Your Next Home Purchase Can Be For Fun Or Money...
Because Santa Barbara and Montecito are desirable and beautiful places to spend time, many buy vacation homes here to get away from the hustle and bustle of city life. Also, because of this, many will buy an investment property here and list it on Airbnb or VRBO. Whatever you decide to do, you should know the differences in these two different types of real estate purchases and how it can impact you down the road.
Why Does It Matter If You Buy an Investment Property or a Second Home?
As Benjamin Locke points out in this recent article on Supermoney, the IRS classifies properties differently for tax purposes. As an investment, you will need to treat the home more like a small business on your taxes, claiming any improvements and other expenses as loss and any revenue you receive in rents as income.
How they are classified in this manner is covered by Benjamin, where he shows that you would need to not only live in the property for 14 days out of the year, but additionally for 10% of the time you rent it out. So if you rent your home out for 140 days, then the 14 day rule has you covered. However, if you rent it out for 200 days, then you must be there at least 20 days of the year. Conversely if you only rent it out for one week, then you would need to stay in the home for 14 days.
Investment properties also need to meet the classification of being purchased with the goal of making a profit and taking advantage of some tax benefits assigned to investment properties. Be aware that there are also major tax implications to both of these types of purchases.
Should I Take Out a Mortgage To Buy A Second Home or Investment Property?
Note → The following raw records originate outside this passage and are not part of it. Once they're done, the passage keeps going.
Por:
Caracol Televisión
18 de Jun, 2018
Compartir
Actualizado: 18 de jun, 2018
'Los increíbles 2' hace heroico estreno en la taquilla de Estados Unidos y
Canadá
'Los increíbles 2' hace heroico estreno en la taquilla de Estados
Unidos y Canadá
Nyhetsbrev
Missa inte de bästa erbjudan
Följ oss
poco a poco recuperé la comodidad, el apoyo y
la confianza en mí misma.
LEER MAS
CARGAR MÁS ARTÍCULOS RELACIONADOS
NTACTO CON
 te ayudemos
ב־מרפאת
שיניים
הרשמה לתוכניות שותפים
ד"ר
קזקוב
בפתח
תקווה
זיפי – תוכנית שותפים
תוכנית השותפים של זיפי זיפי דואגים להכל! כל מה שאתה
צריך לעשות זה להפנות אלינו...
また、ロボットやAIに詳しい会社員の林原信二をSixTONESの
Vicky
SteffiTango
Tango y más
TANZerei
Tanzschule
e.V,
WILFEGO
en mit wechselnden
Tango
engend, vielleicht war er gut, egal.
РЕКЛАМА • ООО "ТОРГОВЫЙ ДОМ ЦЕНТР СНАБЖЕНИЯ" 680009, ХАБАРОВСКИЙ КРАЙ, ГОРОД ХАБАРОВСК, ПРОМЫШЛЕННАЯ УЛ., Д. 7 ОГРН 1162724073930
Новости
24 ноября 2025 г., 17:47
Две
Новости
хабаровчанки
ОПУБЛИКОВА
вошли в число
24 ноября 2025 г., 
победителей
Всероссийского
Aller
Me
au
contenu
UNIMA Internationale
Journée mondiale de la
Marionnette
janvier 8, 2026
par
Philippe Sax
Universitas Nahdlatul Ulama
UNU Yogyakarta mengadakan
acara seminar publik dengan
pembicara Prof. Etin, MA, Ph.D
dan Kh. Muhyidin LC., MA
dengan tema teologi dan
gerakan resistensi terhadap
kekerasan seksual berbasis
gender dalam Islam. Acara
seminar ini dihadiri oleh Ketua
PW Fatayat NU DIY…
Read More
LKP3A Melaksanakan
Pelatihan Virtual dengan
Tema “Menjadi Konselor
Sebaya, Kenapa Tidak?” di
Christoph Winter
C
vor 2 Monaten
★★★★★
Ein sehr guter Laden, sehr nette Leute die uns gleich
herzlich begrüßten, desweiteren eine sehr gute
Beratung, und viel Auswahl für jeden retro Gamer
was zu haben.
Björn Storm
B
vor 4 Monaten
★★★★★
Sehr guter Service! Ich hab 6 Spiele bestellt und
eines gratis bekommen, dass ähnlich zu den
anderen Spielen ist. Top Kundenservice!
If you decide to mortgage your second home, then you can expect to pay rates similar to regular residential homes. If you were planning to take out a mortgage on an investment property, you can expect to pay a higher rate, mainly because banks see a secondary home as a risk. If you think about it, if someone is in financial duress and has two mortgages to pay, the mortgage on the home where they aren't living may get put aside for the payment on the primary residence.
What If I Mortgage An Investment Property or Second Home?
On your primary residence, if you take out a mortgage to purchase it, then the interest can be deducted. This is one of the many benefits of homeownership. However, if you do buy another property, then the classification will matter and impact what happens come tax time.
Mortgage Interest Deductions For Investment Properties:
You can deduct the mortgage interest as a business expense, which effectively lowers the taxable income from the property. You conversely can deduct the mortgage interest directly on your taxes, but bear in mind there are limitations to the total amount you can deduct.
Deducting The Mortgage Interest For Second Homes
Unlike an investment property, mortgage interest can not be deducted as a business expense unless you have a home office in your second home. However, you can only deduct the percentage of the interest that correlates to the size of the home office. So if your home office makes up 12% of the home's total square footage, then you can deduct 12% of the interest as a business expense. Otherwise, you can deduct the interest like you would your primary home, however this is subject the limitations mentioned above.
How Much Money Do I Need to Put Down On a Second Home or Investment Property?
Down payments are different when you purchase investment homes or vacation properties. For a second home, you can expect to need a 5-10% down payment, which is much lower than a primary residence. If the home is being purchased as an investment, you will most likely need to bring 20-30% to the table for a down payment to qualify for the loan. Again, this gets back to the point that banks see this as more of a risk than a residence.